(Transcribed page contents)

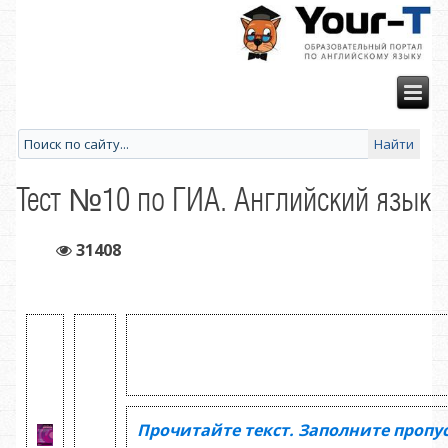
Тест №10 по ГИА. Английский язык
31408
Прочитайте текст. Заполните пропу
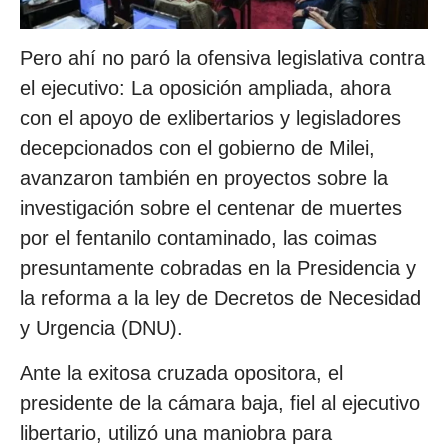
Pero ahí no paró la ofensiva legislativa contra
el ejecutivo: La oposición ampliada, ahora
con el apoyo de exlibertarios y legisladores
decepcionados con el gobierno de Milei,
avanzaron también en proyectos sobre la
investigación sobre el centenar de muertes
por el fentanilo contaminado, las coimas
presuntamente cobradas en la Presidencia y
la reforma a la ley de Decretos de Necesidad
y Urgencia (DNU).
Ante la exitosa cruzada opositora, el
presidente de la cámara baja, fiel al ejecutivo
libertario, utilizó una maniobra para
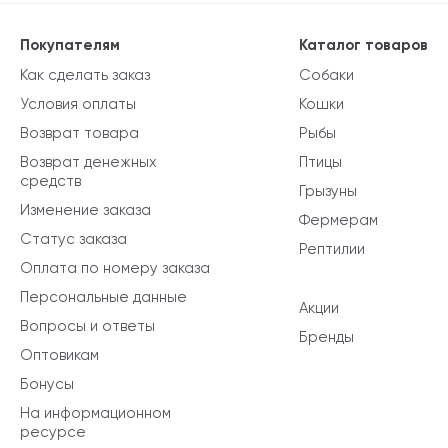
Покупателям
Каталог товаров
Как сделать заказ
Собаки
Условия оплаты
Кошки
Возврат товара
Рыбы
Возврат денежных
Птицы
средств
Грызуны
Изменение заказа
Фермерам
Статус заказа
Рептилии
Оплата по номеру заказа
Персональные данные
Акции
Вопросы и ответы
Бренды
Оптовикам
Бонусы
На информационном
ресурсе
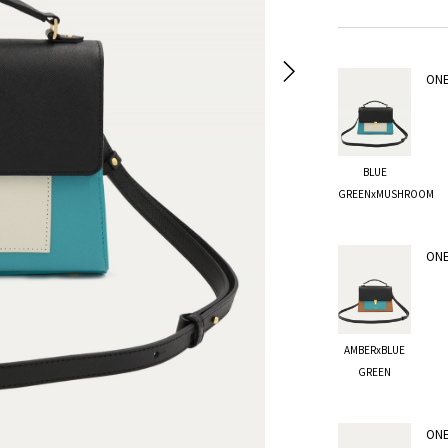
ONE
BLUE
GREENxMUSHROOM
ONE
AMBERxBLUE
GREEN
ONE
AMBERxBLUE GREEN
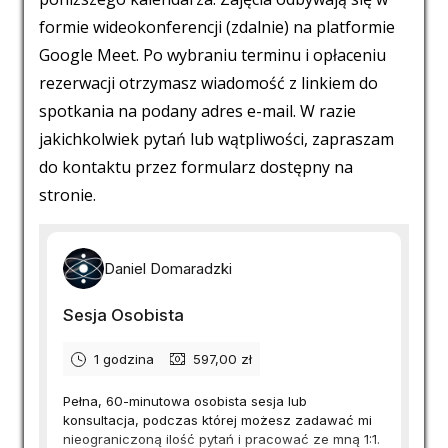
formie wideokonferencji (zdalnie) na platformie
Google Meet. Po wybraniu terminu i opłaceniu
rezerwacji otrzymasz wiadomość z linkiem do
spotkania na podany adres e-mail. W razie
jakichkolwiek pytań lub wątpliwości, zapraszam
do kontaktu przez formularz dostępny na
stronie.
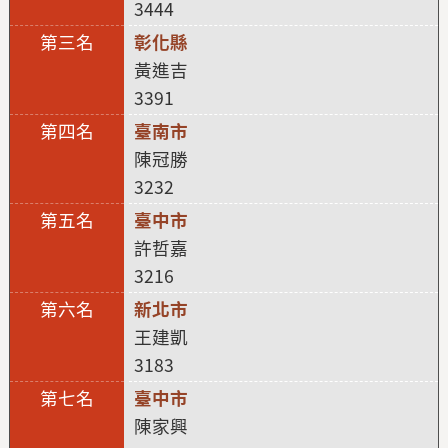
3444
彰化縣
黃進吉
3391
臺南市
陳冠勝
3232
臺中市
許哲嘉
3216
新北市
王建凱
3183
臺中市
陳家興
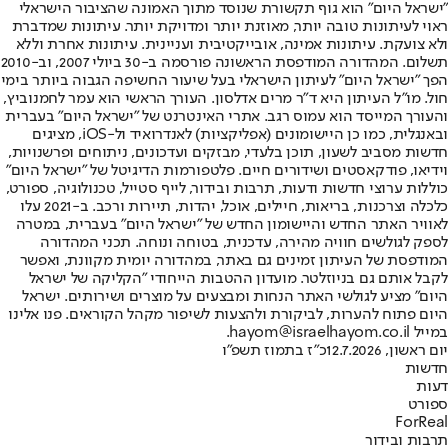
"ישראל היום" הוא גוף תקשורת שנוסד מתוך האמונה שהציבור הישראלי
ראוי לעיתונות טובה יותר, מאוזנת יותר ומדויקת יותר. עיתונות שמדברת
ולא צועקת. עיתונות אמינה, אובייקטיבית ועניינית. עיתונות אחרת וללא
תשלום. המהדורה המודפסת הראשונה פורסמה ב-30 ביולי 2007, וב-2010
הפך "ישראל היום" לעיתון הישראלי בעל שיעור החשיפה הגבוה ביותר בימי
חול. מו"ל העיתון היא ד"ר מרים אדלסון. העורך הראשי הוא עמר לחמנוביץ,
והעורך המייסד הוא עמוס רגב. אתרי האינטרנט של "ישראל היום" בעברית
ובאנגלית, כמו כן היישומונים (אפליקציות) לאנדרואיד ול-iOS, מציגים
חדשות מסביב לשעון, תוכן בלעדי, מבזקים ועדכונים, ניתוחים ופרשנויות,
וידיאו, פודקאסטים ושידורים חיים. פלטפורמות הדיגיטל של "ישראל היום"
כוללות ערוצי חדשות ודעות, תרבות ובידור, לייף סטייל, טכנולוגיה, ספורט,
כלכלה וצרכנות, בריאות, חיילים, אוכל, יהדות, תיירות ורכב. ב-2021 עלו
לאוויר האתר החדש והיישומון החדש של "ישראל היום" בעברית, במטרה
לספק לגולשים חוויה מהירה, עדכנית, בטוחה ונוחה. תכני המהדורה
המודפסת של העיתון זמינים גם באתר, במהדורה יומית מקוונת, ואפשר
לקבל אותם גם בניוזלטר. מועדון ההטבות הייחודי "הקליקה של ישראל
היום" מציע לגולשי האתר הנחות ומבצעים על מוצרים ושירותים. ישראל
היום פתוח להערות, לביקורת ולהצעות לשיפור מקהל הקוראים. פנו אלינו
במייל hayom@israelhayom.co.il.
יום ראשון, 12.7.2026
כ"ז בתמוז תשפ"ו
חדשות
דעות
ספורט
ForReal
תרבות ובידור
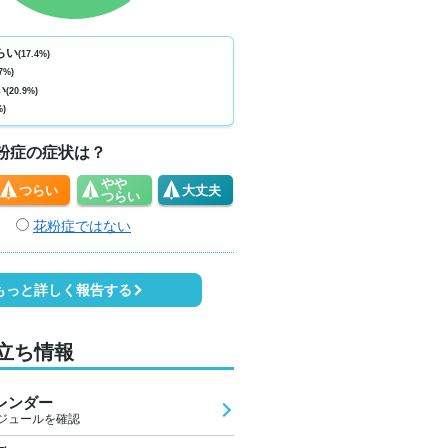
らい
(17.4%)
7%)
い
(20.9%)
%)
粉症の症状は？
やや
つらい
大丈夫
つらい
花粉症ではない
もっと詳しく報告する
立ち情報
レンダー
ジュールを確認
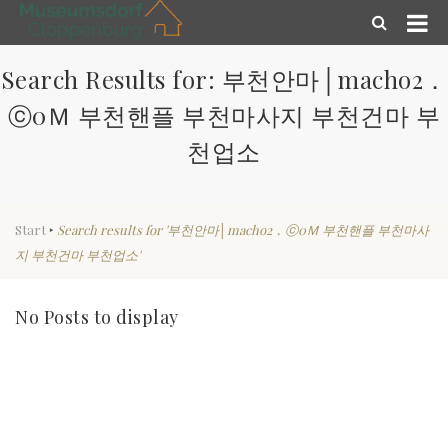
Search Results for: 부천안마│macho2．
ⓒ0Ｍ 부천핸플 부천마사지 부천건마 부
천업소
Start
‣
Search results for '부천안마│macho2．ⓒ0Ｍ 부천핸플 부천마사
지 부천건마 부천업소'
No Posts to display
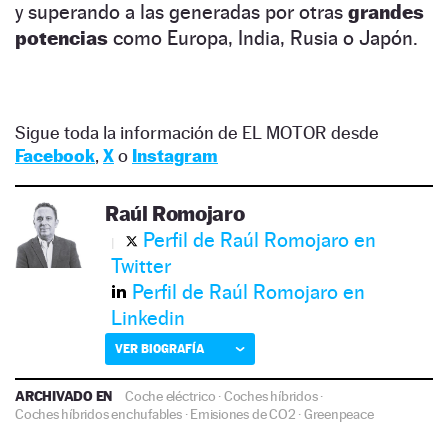
y superando a las generadas por otras
grandes
potencias
como Europa, India, Rusia o Japón.
Sigue toda la información de EL MOTOR desde
Facebook
,
X
o
Instagram
Raúl Romojaro
Perfil de Raúl Romojaro en
Twitter
Perfil de Raúl Romojaro en
Linkedin
VER BIOGRAFÍA
ARCHIVADO EN
Coche eléctrico
·
Coches híbridos
·
Coches híbridos enchufables
·
Emisiones de CO2
·
Greenpeace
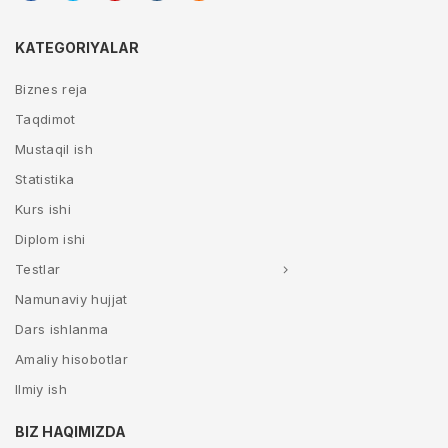
KATEGORIYALAR
Biznes reja
Taqdimot
Mustaqil ish
Statistika
Kurs ishi
Diplom ishi
Testlar
Namunaviy hujjat
Dars ishlanma
Amaliy hisobotlar
Ilmiy ish
BIZ HAQIMIZDA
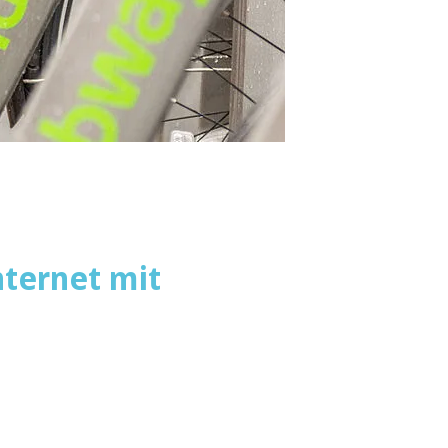
nternet mit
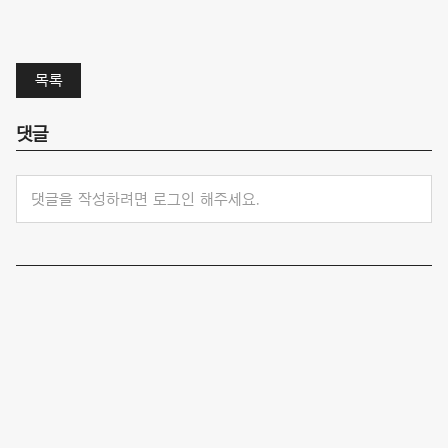
목록
댓글
댓글을 작성하려면 로그인 해주세요.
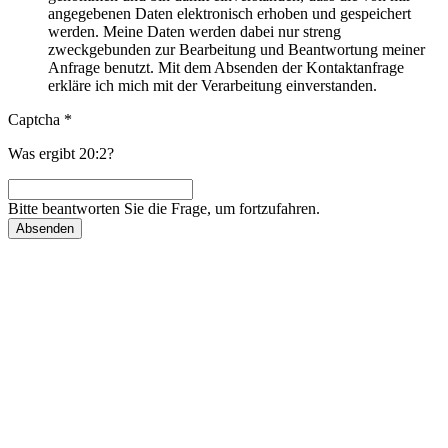
angegebenen Daten elektronisch erhoben und gespeichert
werden. Meine Daten werden dabei nur streng
zweckgebunden zur Bearbeitung und Beantwortung meiner
Anfrage benutzt. Mit dem Absenden der Kontaktanfrage
erkläre ich mich mit der Verarbeitung einverstanden.
Captcha
*
Was ergibt 20:2?
Bitte beantworten Sie die Frage, um fortzufahren.
Absenden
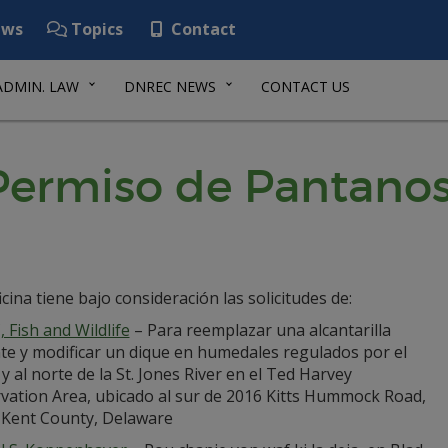
ws
Topics
Contact
ADMIN. LAW
DNREC NEWS
CONTACT US
 Permiso de Pantanos
icina tiene bajo consideración las solicitudes de:
Fish and Wildlife
– Para reemplazar una alcantarilla
nte y modificar un dique en humedales regulados por el
y al norte de la St. Jones River en el Ted Harvey
vation Area, ubicado al sur de 2016 Kitts Hummock Road,
 Kent County, Delaware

* Work task: Find and copy every line in the entries above where the string "ספורט" occurs.

* Written response:
כוללות ערוצי חדשות ודעות, תרבות ובידור, לייף סטייל, טכנולוגיה, ספורט,
ספורט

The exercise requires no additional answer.